Task prompt.
The full set of entries needs to be reproduced exactly.

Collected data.
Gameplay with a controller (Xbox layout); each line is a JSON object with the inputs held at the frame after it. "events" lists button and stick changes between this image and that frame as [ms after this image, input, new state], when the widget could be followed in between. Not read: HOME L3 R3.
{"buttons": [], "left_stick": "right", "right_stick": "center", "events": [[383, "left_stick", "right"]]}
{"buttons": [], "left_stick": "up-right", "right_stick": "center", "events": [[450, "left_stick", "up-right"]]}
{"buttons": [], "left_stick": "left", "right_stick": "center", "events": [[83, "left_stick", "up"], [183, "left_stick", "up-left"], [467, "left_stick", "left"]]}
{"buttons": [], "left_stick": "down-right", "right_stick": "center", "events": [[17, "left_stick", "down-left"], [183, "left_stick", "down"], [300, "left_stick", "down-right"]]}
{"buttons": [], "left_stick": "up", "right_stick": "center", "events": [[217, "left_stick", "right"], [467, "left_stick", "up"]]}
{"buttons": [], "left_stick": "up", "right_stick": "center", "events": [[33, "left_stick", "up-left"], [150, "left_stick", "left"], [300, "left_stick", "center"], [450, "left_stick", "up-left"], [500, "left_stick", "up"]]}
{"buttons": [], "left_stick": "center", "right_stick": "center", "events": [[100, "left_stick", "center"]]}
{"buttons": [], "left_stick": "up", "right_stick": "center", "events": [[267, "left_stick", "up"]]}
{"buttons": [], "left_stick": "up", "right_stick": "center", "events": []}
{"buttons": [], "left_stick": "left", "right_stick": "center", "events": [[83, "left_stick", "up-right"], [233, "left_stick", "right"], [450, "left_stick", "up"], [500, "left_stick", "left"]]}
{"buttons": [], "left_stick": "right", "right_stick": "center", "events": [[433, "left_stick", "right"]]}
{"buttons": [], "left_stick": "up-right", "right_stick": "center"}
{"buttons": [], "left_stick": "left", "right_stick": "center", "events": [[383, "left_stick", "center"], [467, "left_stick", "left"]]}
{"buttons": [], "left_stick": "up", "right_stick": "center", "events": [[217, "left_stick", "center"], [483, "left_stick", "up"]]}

Response area.
Gameplay with a controller (Xbox layout); each line is a JSON object with the inputs held at the frame after it. "events" lists button and stick changes between this image and that frame as [ms after this image, input, new state], when the widget could be followed in between. Not read: HOME L3 R3.
{"buttons": [], "left_stick": "right", "right_stick": "center", "events": [[383, "left_stick", "right"]]}
{"buttons": [], "left_stick": "up-right", "right_stick": "center", "events": [[450, "left_stick", "up-right"]]}
{"buttons": [], "left_stick": "left", "right_stick": "center", "events": [[83, "left_stick", "up"], [183, "left_stick", "up-left"], [467, "left_stick", "left"]]}
{"buttons": [], "left_stick": "down-right", "right_stick": "center", "events": [[17, "left_stick", "down-left"], [183, "left_stick", "down"], [300, "left_stick", "down-right"]]}
{"buttons": [], "left_stick": "up", "right_stick": "center", "events": [[217, "left_stick", "right"], [467, "left_stick", "up"]]}
{"buttons": [], "left_stick": "up", "right_stick": "center", "events": [[33, "left_stick", "up-left"], [150, "left_stick", "left"], [300, "left_stick", "center"], [450, "left_stick", "up-left"], [500, "left_stick", "up"]]}
{"buttons": [], "left_stick": "center", "right_stick": "center", "events": [[100, "left_stick", "center"]]}
{"buttons": [], "left_stick": "up", "right_stick": "center", "events": [[267, "left_stick", "up"]]}
{"buttons": [], "left_stick": "up", "right_stick": "center", "events": []}
{"buttons": [], "left_stick": "left", "right_stick": "center", "events": [[83, "left_stick", "up-right"], [233, "left_stick", "right"], [450, "left_stick", "up"], [500, "left_stick", "left"]]}
{"buttons": [], "left_stick": "right", "right_stick": "center", "events": [[433, "left_stick", "right"]]}
{"buttons": [], "left_stick": "up-right", "right_stick": "center"}
{"buttons": [], "left_stick": "left", "right_stick": "center", "events": [[383, "left_stick", "center"], [467, "left_stick", "left"]]}
{"buttons": [], "left_stick": "up", "right_stick": "center", "events": [[217, "left_stick", "center"], [483, "left_stick", "up"]]}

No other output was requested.